Double Vision (Diplopia): Causes, Symptoms & Treatment
Diplopia, commonly known as double vision, is the simultaneous perception of two images, usually overlapping, of a single scene or object.
Seeing people or things as single objects is something we assume as normal, but a change in parts of the vision system can lead to double vision. In this article, we explore the causes, symptoms and treatment of double vision.
Causes of Double Vision
Double Vision can be caused by any defect on some parts of the vision system like the lens, the cornea, the brain, the muscles of the eyes and the nerves that take information from the eyes and send them to the brain. Some of the main causes include:
- Cataracts, which can affect the lens, causing light from an object to split into two, thus leading to double vision.
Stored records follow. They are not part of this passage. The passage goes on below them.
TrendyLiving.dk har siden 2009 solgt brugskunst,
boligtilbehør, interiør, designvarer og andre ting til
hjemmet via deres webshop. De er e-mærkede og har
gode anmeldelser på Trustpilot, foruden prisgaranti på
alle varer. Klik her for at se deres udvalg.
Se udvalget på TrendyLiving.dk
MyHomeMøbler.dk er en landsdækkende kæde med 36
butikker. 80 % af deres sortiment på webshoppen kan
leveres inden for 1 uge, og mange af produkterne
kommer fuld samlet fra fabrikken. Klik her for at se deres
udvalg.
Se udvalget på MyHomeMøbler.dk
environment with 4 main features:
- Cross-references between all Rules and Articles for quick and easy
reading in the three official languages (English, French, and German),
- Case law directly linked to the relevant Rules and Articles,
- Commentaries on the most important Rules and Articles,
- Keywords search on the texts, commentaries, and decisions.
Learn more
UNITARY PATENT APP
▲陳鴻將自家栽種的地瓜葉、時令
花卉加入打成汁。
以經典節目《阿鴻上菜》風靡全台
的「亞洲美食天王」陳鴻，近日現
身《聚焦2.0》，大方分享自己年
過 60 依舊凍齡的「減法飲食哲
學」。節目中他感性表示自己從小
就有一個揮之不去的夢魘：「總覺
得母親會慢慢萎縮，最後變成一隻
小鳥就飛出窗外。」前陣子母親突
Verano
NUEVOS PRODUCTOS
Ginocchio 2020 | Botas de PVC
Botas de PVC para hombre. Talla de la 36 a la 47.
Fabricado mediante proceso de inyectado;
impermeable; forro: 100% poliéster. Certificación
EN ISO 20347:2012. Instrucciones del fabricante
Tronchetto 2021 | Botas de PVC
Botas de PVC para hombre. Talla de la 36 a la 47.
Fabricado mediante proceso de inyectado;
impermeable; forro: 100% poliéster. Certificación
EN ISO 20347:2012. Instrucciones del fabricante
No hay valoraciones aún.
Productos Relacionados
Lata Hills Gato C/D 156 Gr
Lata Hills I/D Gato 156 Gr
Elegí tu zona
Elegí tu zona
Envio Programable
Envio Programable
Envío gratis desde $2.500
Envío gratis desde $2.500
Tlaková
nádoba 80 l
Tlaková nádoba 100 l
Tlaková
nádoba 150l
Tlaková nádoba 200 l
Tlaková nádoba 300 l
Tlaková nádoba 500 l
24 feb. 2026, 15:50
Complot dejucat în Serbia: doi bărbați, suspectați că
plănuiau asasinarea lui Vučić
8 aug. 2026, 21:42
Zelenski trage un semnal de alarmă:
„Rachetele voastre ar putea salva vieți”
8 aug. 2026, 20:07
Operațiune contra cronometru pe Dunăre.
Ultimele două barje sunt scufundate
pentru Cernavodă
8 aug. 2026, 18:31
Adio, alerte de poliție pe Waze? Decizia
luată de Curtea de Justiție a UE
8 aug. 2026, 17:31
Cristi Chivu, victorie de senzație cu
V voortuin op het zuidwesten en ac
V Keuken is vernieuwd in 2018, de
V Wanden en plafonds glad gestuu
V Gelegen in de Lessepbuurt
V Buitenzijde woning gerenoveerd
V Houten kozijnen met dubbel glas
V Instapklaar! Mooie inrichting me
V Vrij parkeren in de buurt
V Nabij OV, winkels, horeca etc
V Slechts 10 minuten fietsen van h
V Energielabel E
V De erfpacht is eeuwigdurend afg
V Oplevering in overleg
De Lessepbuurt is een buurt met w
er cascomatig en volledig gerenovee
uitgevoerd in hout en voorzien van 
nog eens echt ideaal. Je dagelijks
- When the muscles of the eye are affected, it can lead to ocular myasthenia, which can cause ocular misalignment, and hence, double vision.
- Diabetes or multiple sclerosis can lead to damage of the nerves connected to the eyes and this can cause double vision.
- Strokes, aneurysms, migraines and brain tumors all affect the brain and any of these can cause double vision.
- Infections of the cornea, corneal scars or dryness of the cornea can also cause double vision.
Symptoms of Double Vision
The symptoms of double vision include:
- Cross-eyed appearance
- Eye weakness
- Weak and flabby eyelids and pain when you move your eyes
- Double vision can also occur with no other symptoms, except that you are seeing most things double.
Treatment of Double Vision
The treatment of diplopia depends on what caused it in the first place.
Some treatments include wearing eye patches on the lens of your eyeglasses or on your eyes; temporary prisms can be used to cut down the double vision, and if this works out, they might be replaced by permanent prisms grounded into the lenses of your eyeglasses.
In extreme cases, your optometrist may also suggest resorting to surgery if there is no progress after 12 months of using other methods to treat it. Furthermore, for some diplopia cases that respond to drugs or medicines, the doctor will suggest that for their treatment.
Please remember, no matter how slight the symptoms may be, don’t hesitate to go and see your optometrist if any of these symptoms appear!